REQUIRED WORK: If "Rendered" shows up in a line of the material, return that line.

RECORDED DATA:

.....

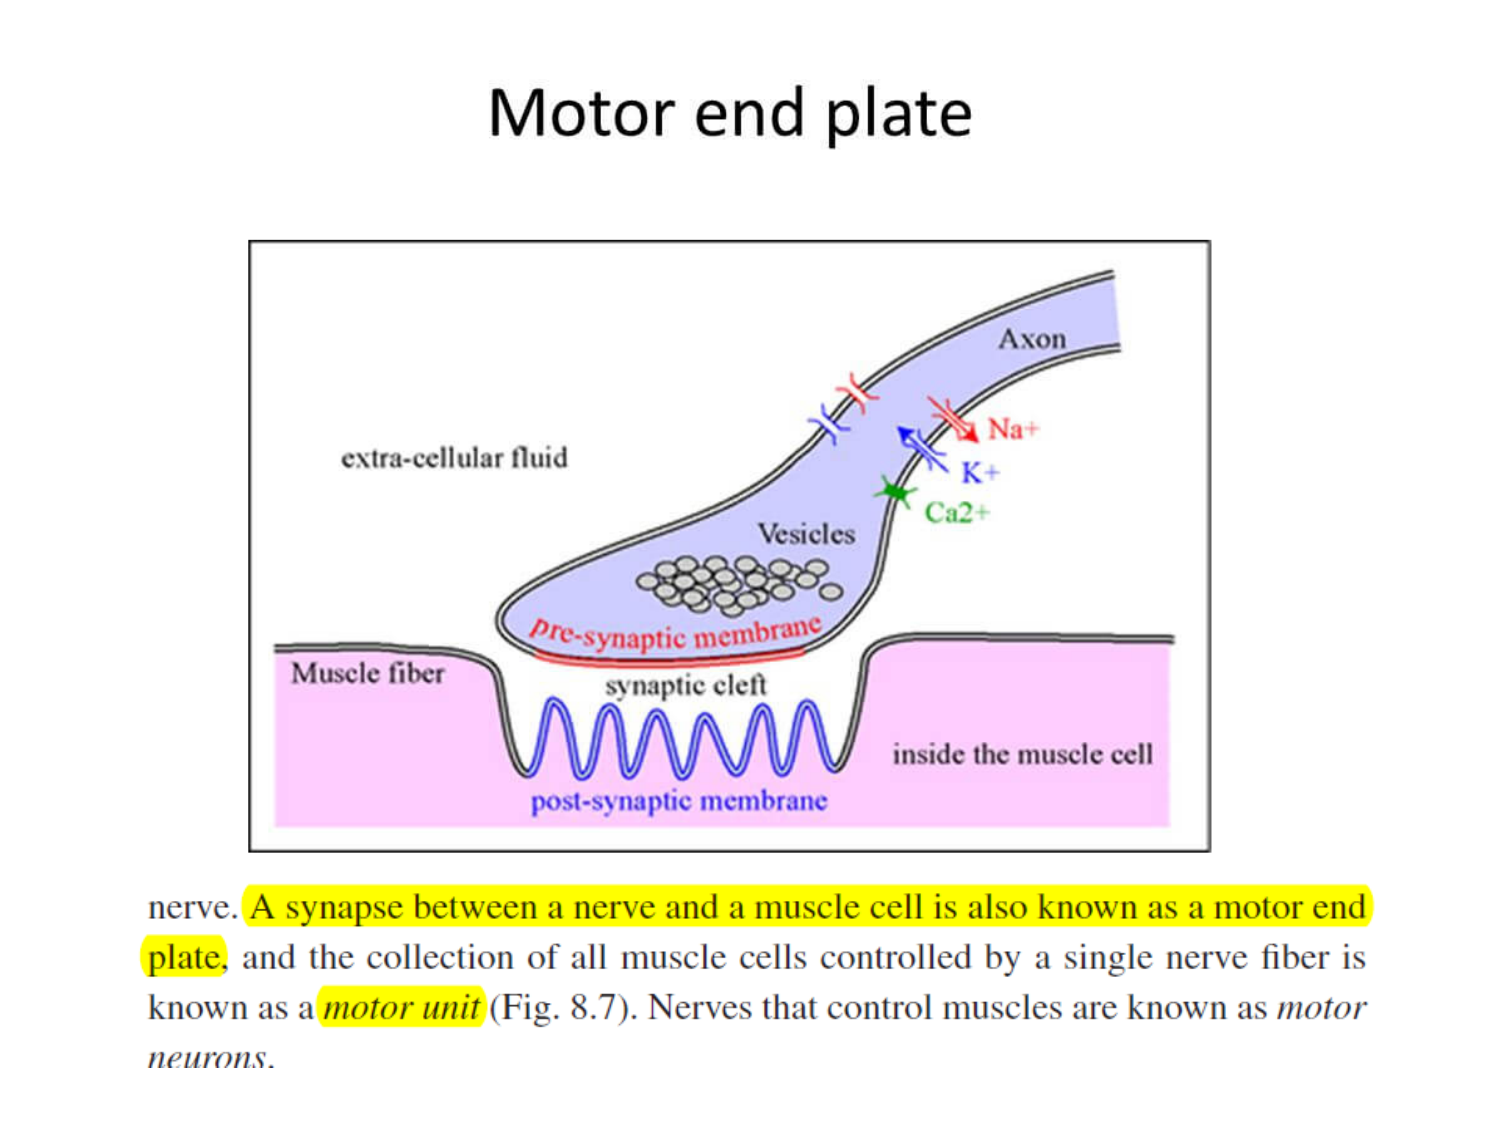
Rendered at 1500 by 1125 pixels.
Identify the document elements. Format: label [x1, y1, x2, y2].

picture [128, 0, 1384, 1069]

.....

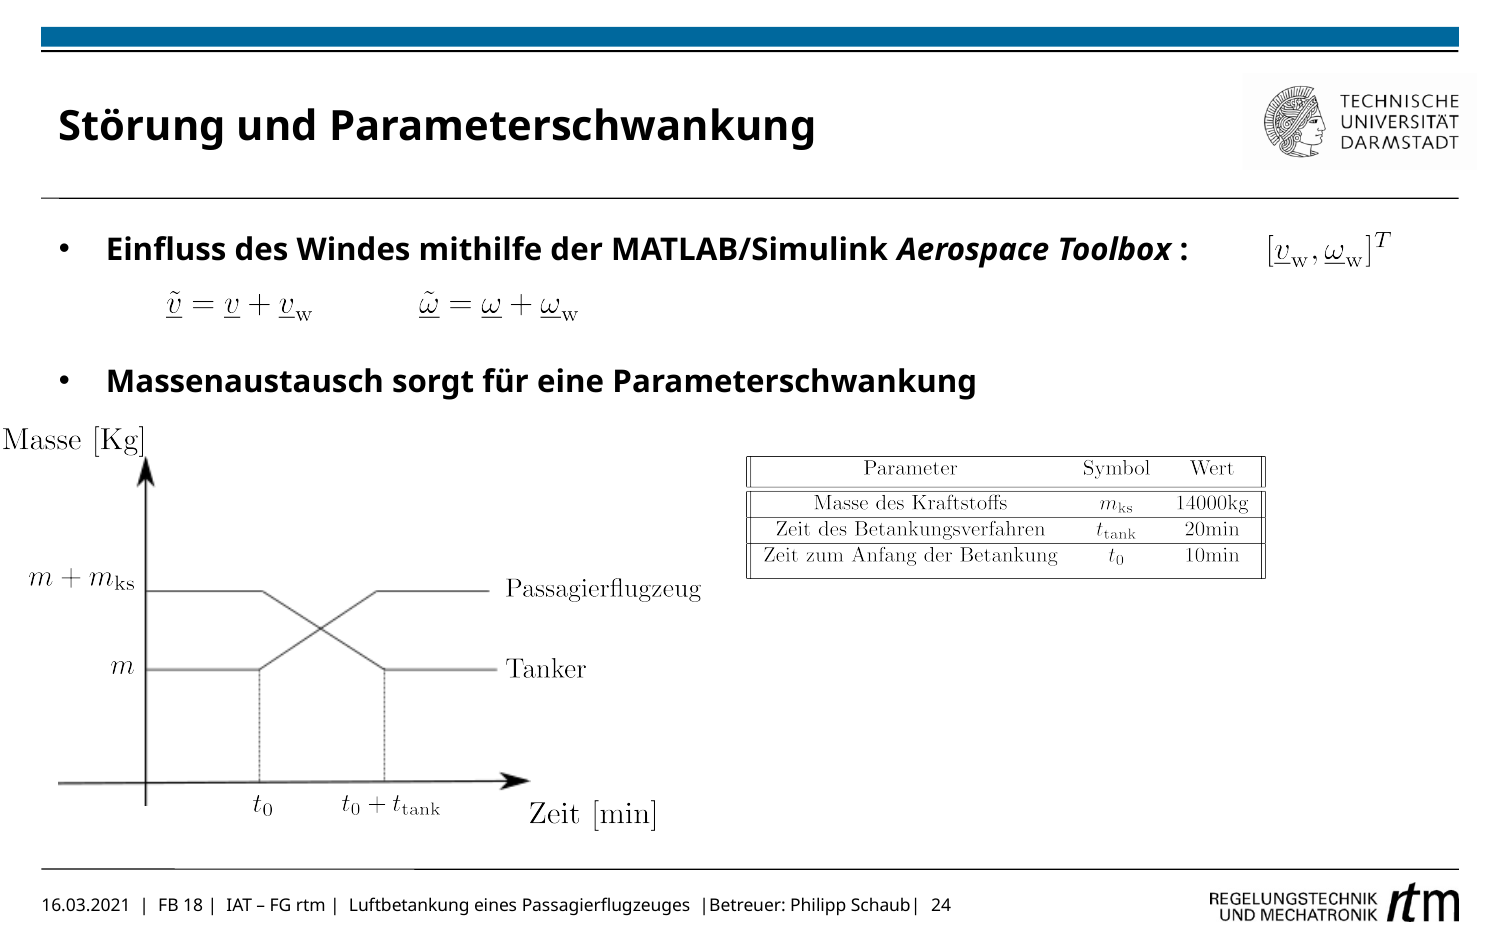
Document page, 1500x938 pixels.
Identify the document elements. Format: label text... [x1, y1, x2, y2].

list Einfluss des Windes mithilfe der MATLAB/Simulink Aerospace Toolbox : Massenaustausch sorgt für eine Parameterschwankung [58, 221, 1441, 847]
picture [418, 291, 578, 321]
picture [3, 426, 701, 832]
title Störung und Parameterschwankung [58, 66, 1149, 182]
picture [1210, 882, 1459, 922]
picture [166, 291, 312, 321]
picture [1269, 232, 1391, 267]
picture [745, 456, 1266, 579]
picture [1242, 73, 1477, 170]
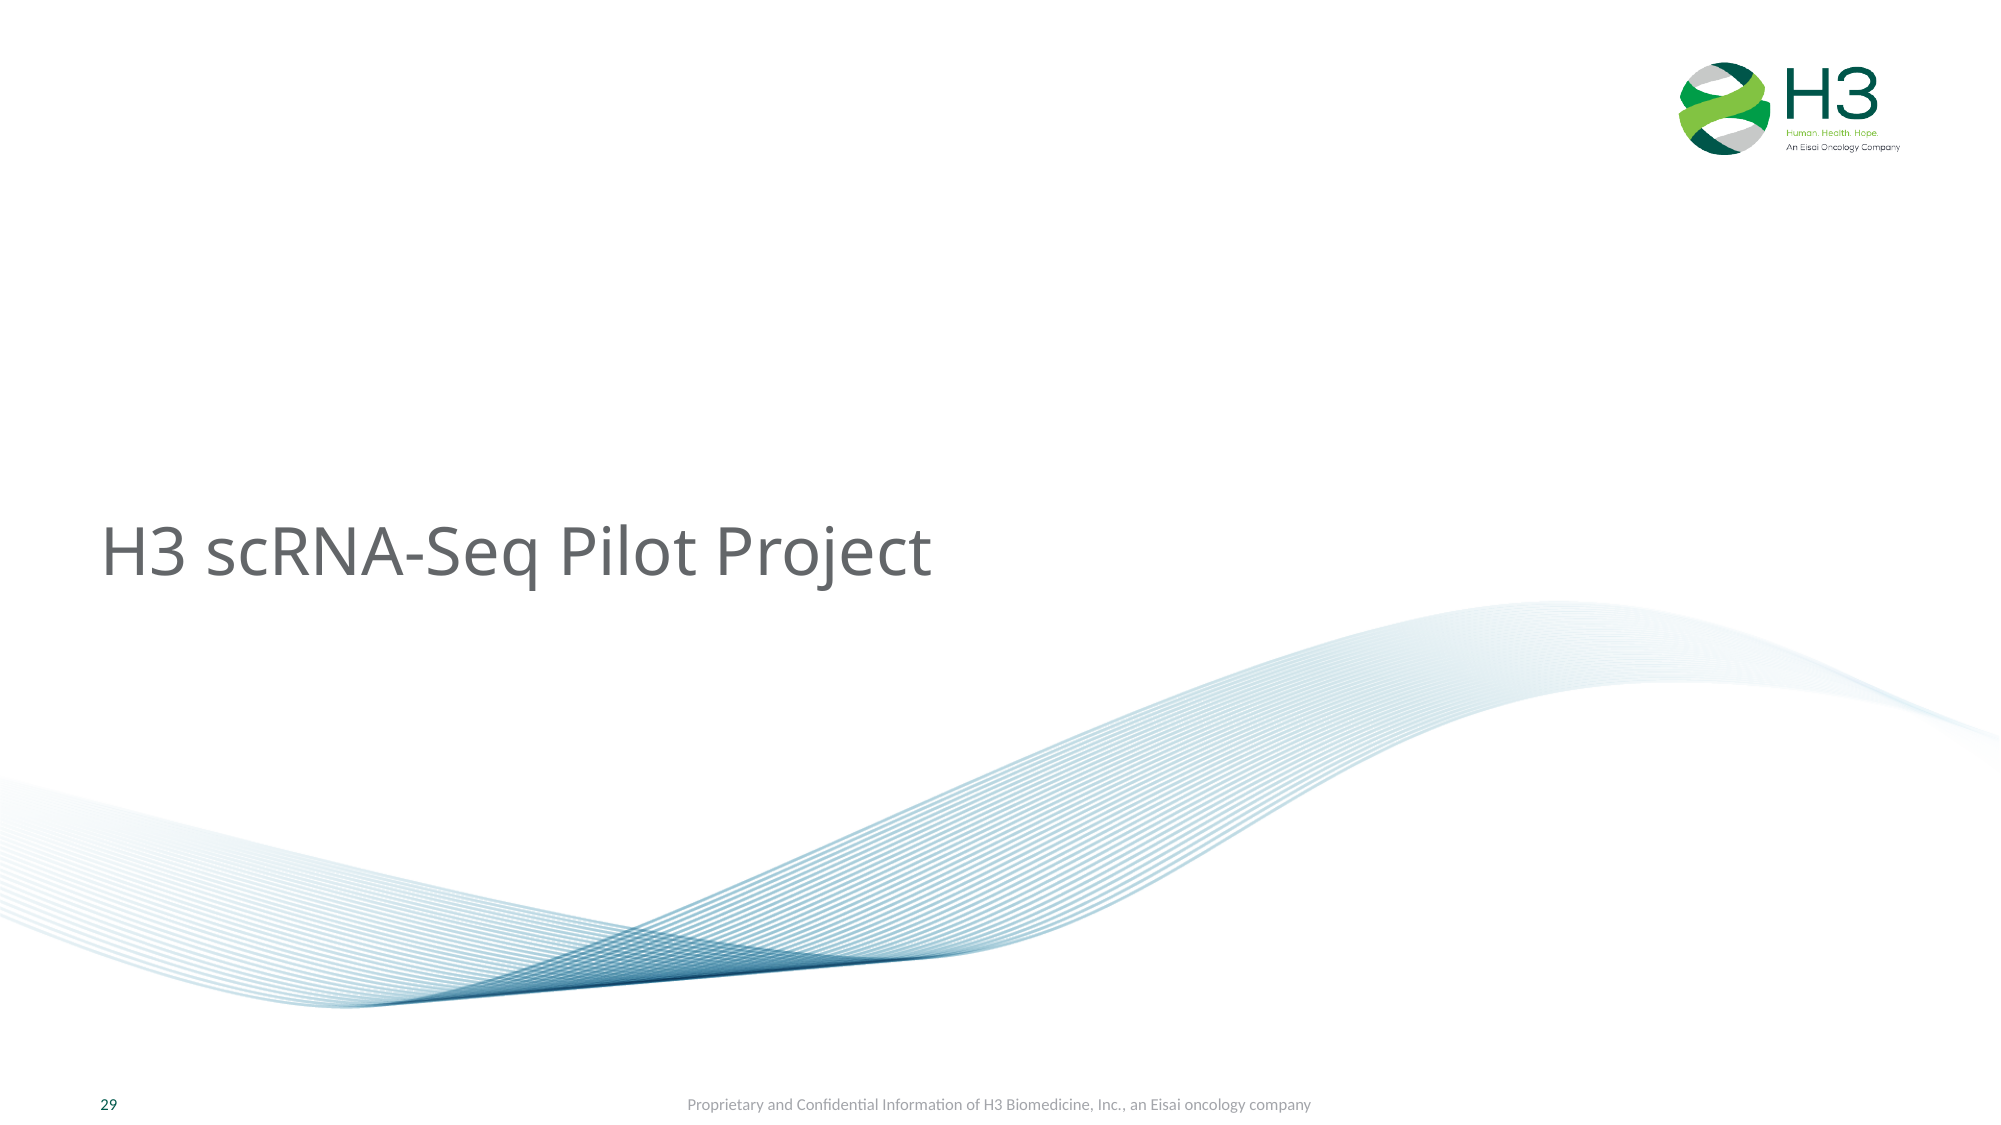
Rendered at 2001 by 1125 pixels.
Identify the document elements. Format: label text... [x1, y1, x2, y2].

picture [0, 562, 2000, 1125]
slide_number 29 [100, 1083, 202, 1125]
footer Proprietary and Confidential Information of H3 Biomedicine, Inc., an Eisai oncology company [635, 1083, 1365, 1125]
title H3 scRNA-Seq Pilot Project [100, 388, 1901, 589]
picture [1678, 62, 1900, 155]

.....

RESPONSE FOR THIS EXERCISE:
Rendered at 1500 by 1125 pixels.
Rendered at 2001 by 1125 pixels.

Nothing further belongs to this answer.